The Rolls-Royce (Chalet 93) test-and-assembly facility in Singapore has grown by leaps and bounds from a modest start-up in the 1950s to a regional center for civil aerospace, defense, power business, research technology activities, and several corporate functions. Today the facility is the only one outside the United Kingdom to produce titanium fan blades for its Trent engines.
Located at Seletar, the test-and-assembly site produces the Trent 900 (Airbus A380), Trent 1000 (Boeing 787), and Trent 7000 (Airbus A330neo) before they are sent to the airframers for installation on customer aircraft.
The Trent 7000 engine was specifically created for the A330neo jetliner. In developing the powerplant Rolls-Royce fused its experience on the Trent 700 to the architecture of the Trent 1000 and the engine technology of the Trent XWB.
Singapore is one of five Rolls-Royce global hubs. The other four are in India, China, the Middle East, and the United Kingdom. The Singapore hub covers Southeast Asia, the Pacific, and Turkey. Rolls-Royce has invested $511 million in the Seletar campus.
At full capacity the Seletar Assembly and Test Unit (SATU) can produce up to 250 engines of the Trent series per year, a company spokeswoman told AIN.

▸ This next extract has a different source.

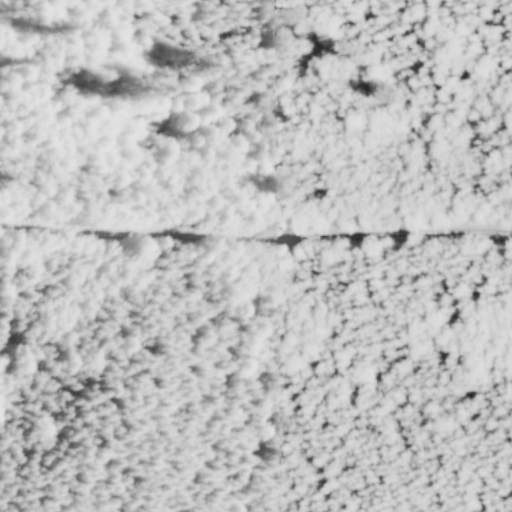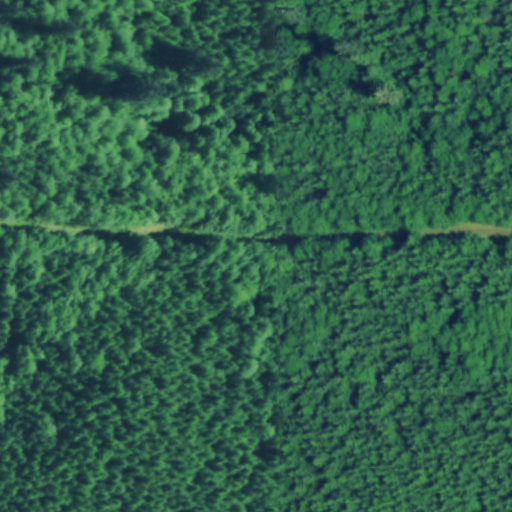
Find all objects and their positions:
road: (256, 271)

Rolls-Royce invests in research and technology in Singapore through its collaboration with local research partners A*STAR (Agency for Science, Technology, and Research), Nanyang Technological University, and the National University of Singapore.
“Through these collaborations, we run research facilities that focus on remanufacturing and new manufacturing methods and other research labs that focus on areas such as electrical power and control systems, manufacturing and repair, technologies and computational engineering, automation, and digital technologies,” the spokeswoman said.
Rolls-Royce has 29 university technology centers around the world and last year the company invested $1.09 billion in research and development. The company employs more than 17,000 engineers.
According to the spokeswoman, Rolls-Royce is seeing higher growth in Asia-Pacific compared to other regions, highlighting widebody models such as the Airbus A350 and A330neo. The number of operators based in Asia-Pacific has risen to 24. On the outlook, Rolls-Royce sees growth and momentum in the Asia-Pacific region accelerating.
This growth is not just new products delivered to customers, but also the supply chain. She said the growth of the supply chain and the maintenance, repair, and overhaul network in Singapore is a big benefit not only to airlines but also to the other countries where Rolls-Royce is establishing supply chains.
“There is great growth we are seeing with new sales and deliveries," she said, "and that all helps with the economics and the development of the supply chain in the region."